The right to be free from violence and the right to life

“Children traveling to school through certain areas and children attending new schools in hostile neighborhoods will face a significant risk of violence,” one of the letter’s headlines declares. Chicago has more homicides of people under 21 than any other city in America, and those homicides are concentrated in minority communities on the city’s south, west, and southwest sides, the Chicago Reporter said.

“Parts of Chicago are gang-controlled and when individuals, including children, from one neighborhood travel to another neighborhood (or even from one block to another block), they are at risk even if they are not affiliated with any gang,” the letter’s authors claim.

Governments are required, in the Convention on the Rights of the Child (Nov 20, 1989, 1577 UNTS), to “take all appropriate legislative, administrative, social and educational measures to protect the child from all forms of physical or mental violence, injury or abuse, neglect or negligent treatment, maltreatment or exploitation.” This has been interpreted to mean that schools have to do what they can to protect students from random violence. By closing schools and forcing students to travel greater distances, across gang-turf lines, the district seems to be taking a step in the opposite direction.

“The school closings jeopardize the right of children to be free from violence, their right to life, and right to accessible education,” the letter concludes in this section. These are all rights the UN is supposed to protect, and it must act in this case. The right to be free from violence and the right to life are obviously harmed by the closings, but the right to an accessible education may be a little more remote. But consider this: As students are subjected to a greater risk of violence, they are more likely not to attend schools that force them to travel through areas that would be hostile to them. This reduction in attendance makes it more likely that students will drop out of school or fail to master the learning objectives schools are trying to teach. That’s why the closings hinder the right to an accessible education; it’s got nothing to do with class sizes.

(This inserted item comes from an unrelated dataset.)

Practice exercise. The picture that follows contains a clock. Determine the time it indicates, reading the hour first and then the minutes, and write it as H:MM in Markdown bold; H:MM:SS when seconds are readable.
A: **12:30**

The right and opportunity to take part in the conduct of public affairs

The abuse of this human right in Chicago is staggering. It completely blows my mind how deaf public officials have been throughout the closure process. They have repeatedly ignored and even deliberately silenced the voice of the public, especially that of children. As recently as last week, people from Chicago Students Organizing to Save our Schools spoke at a board of education meeting. When their demands were ignored, they formed a human chain and began chanting. They were kicked out by security.

“The manner in which decisions regarding the school closures were made denied parents, community members, and teachers the ability to participate in an important public policy decision,” the letter’s authors told the UN high commissioner.

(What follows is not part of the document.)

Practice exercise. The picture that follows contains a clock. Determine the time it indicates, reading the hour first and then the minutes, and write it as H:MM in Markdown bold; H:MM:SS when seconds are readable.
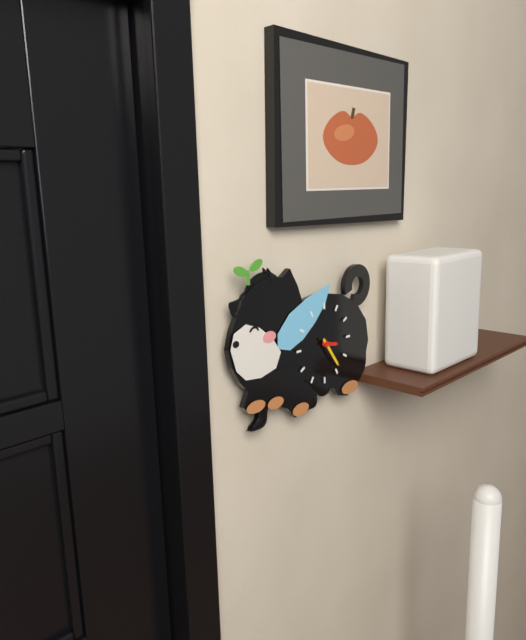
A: **3:24**
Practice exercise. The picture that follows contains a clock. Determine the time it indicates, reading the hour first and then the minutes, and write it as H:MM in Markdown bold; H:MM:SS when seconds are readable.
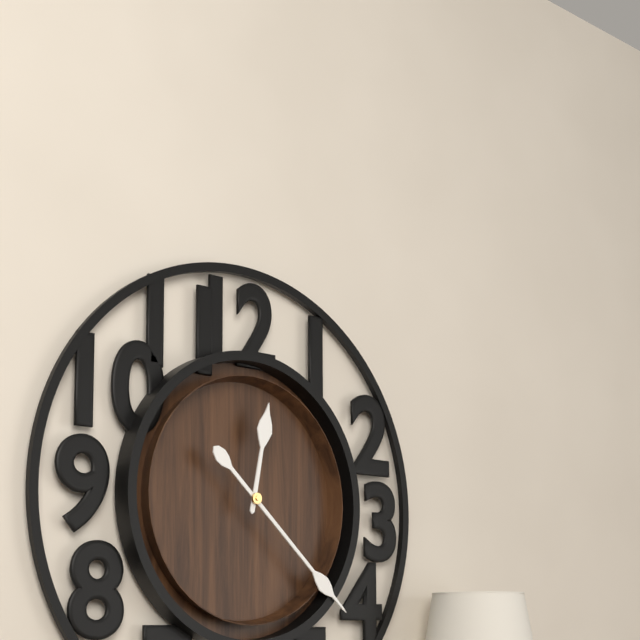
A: **12:22**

We have also documented the failure of school officials to listen to parents and other community members regarding the closing of schools, here: “Chicago residents should be embarrassed at the process used by the school district at what should have been public hearings and a voice of democracy. Instead, the hearings were nothing more than venting sessions that CPS officials and police commanders had to sit through long enough to make an appearance for the record,” I wrote.

The closings cannot be justified due to a lack of financial resources

Finally, the letter takes a cursory look at the CPS budget and concludes that even though the “right to education” can be limited by governments based on available resources, no governmental body can deny the right to life or freedom from violence based on a lack of funding.

If the city follows UN treaties, it cannot treat students at one school differently from how it treats those at another school, relative to the right to live free of violence. This is why I feel the UN high commissioner should intervene: either the laws of the US are inadequate to stop the human rights and children’s rights abuses or the city and school board of Chicago don’t think they have to follow the laws.